(SELECTED PASSAGE begins)
Case Histories
Full Title: Case Histories: A Novel
Author / Editor: Kate Atkinson
Publisher: Back Bay Books, 2004
Review © Metapsychology Vol. 9, No. 31
Reviewer: Christian Perring, Ph.D.
Case Histories is a
sprawling novel with many characters, full of death and murder. The reader is introduced to several families
and comes to see the internal intrigues, lies, and disappointments that
occurred both before and after those families suffered a loss. Ultimately, the book takes a positive view
of the possibility of overcoming the damage and hurt caused by violent and
sudden deaths.
The book is set in Cambridge, England. The main protagonist is Jackson Brodie, in
his forties, divorced, and father of an eight-year-old girl. Brodie used to be in the army and the
police, but now he is a private investigator.
He is approached by two rather eccentric sisters, Julia and Amelia Land,
whose father has just died. In his
desk, they discover a toy belonging to their baby sister Olivia, who
disappeared in the middle of the night thirty-five years ago. The sisters want him to investigate the
mystery. Julia and Amelia are wonderful
characters, with very different personalities.
Julia is highly sexual and provocative, while Amelia is depressed and
conventional, and the two of them work like a comedy duo. At the funeral of their father, for whom
they felt no affection, they delight on their ability to just send him off
without ceremony, with just the two of them (dressed in bright colors) and
Brodie watching as the coffin disappears into the incinerator. As they walk outside on the hot summer’s
day, Julia cheerfully comments, "Not as hot as where Daddy is at the
moment."
Another of Brodie’s clients is Theo
Wyre, whose 18-year-old daughter Laura was murdered ten years ago. She had just
finished high school and she had started work helping out at his law office,
when a knife-wielding maniac rushed in and slashed her throat and rushed
out. The man was never caught. Theo keeps one of the rooms in his house
devoted to clues in her murder, gathering piles of information. Theo is naturally deeply unhappy, and he
whole life is centered around his dead daughter. His other daughter moved to Canada and he never sees her. He seems lost, and Brodie is not optimistic
about the chances of solving the case.
Atkinson shifts her perspective
from character to character, and also moves around in time, describing the
families when the original incidents took place. She goes into Brodie’s own past, and his current fury at his
ex-wife and her new husband. For much
of the novel, it seems that Brodie’s investigations are going nowhere and
nothing will come of them. What’s more,
Brodie’s own future seems uncertain: not only has he suddenly taken up smoking
again after having quit for many years, but he is having serious dental
problems, and then it looks like someone is trying to kill him. But Brodie turns out to be both competent
and lucky, and he uncovers the long-hidden secrets of the people he
encounters. His own life starts to
improve and in some ways the cases he is investigating help him to come to terms
with the deaths in his own family.
(SELECTED PASSAGE ends)
◆ **TASKS TO PERFORM**:
1) According to the book review, in what city and country is the novel set?
2) Quote the book review word for word, starting at the words "Another of Brodie’s" and ending after "solving the case.".
(SOURCE DATA begins)
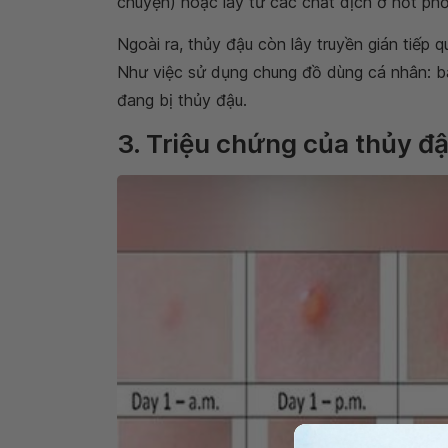
chuyện) hoặc lây từ các chất dịch ở nốt ph
Ngoài ra, thủy đậu còn lây truyền gián tiếp
Như việc sử dụng chung đồ dùng cá nhân: bà
đang bị thủy đậu.
3. Triệu chứng của thủy đậ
(SOURCE DATA ends)
◆ **RESPONSES FOR EACH TASK**:
1) Cambridge, England.

2)
Another of Brodie’s clients is Theo
Wyre, whose 18-year-old daughter Laura was murdered ten years ago. She had just
finished high school and she had started work helping out at his law office,
when a knife-wielding maniac rushed in and slashed her throat and rushed
out. The man was never caught. Theo keeps one of the rooms in his house
devoted to clues in her murder, gathering piles of information. Theo is naturally deeply unhappy, and he
whole life is centered around his dead daughter. His other daughter moved to Canada and he never sees her. He seems lost, and Brodie is not optimistic
about the chances of solving the case.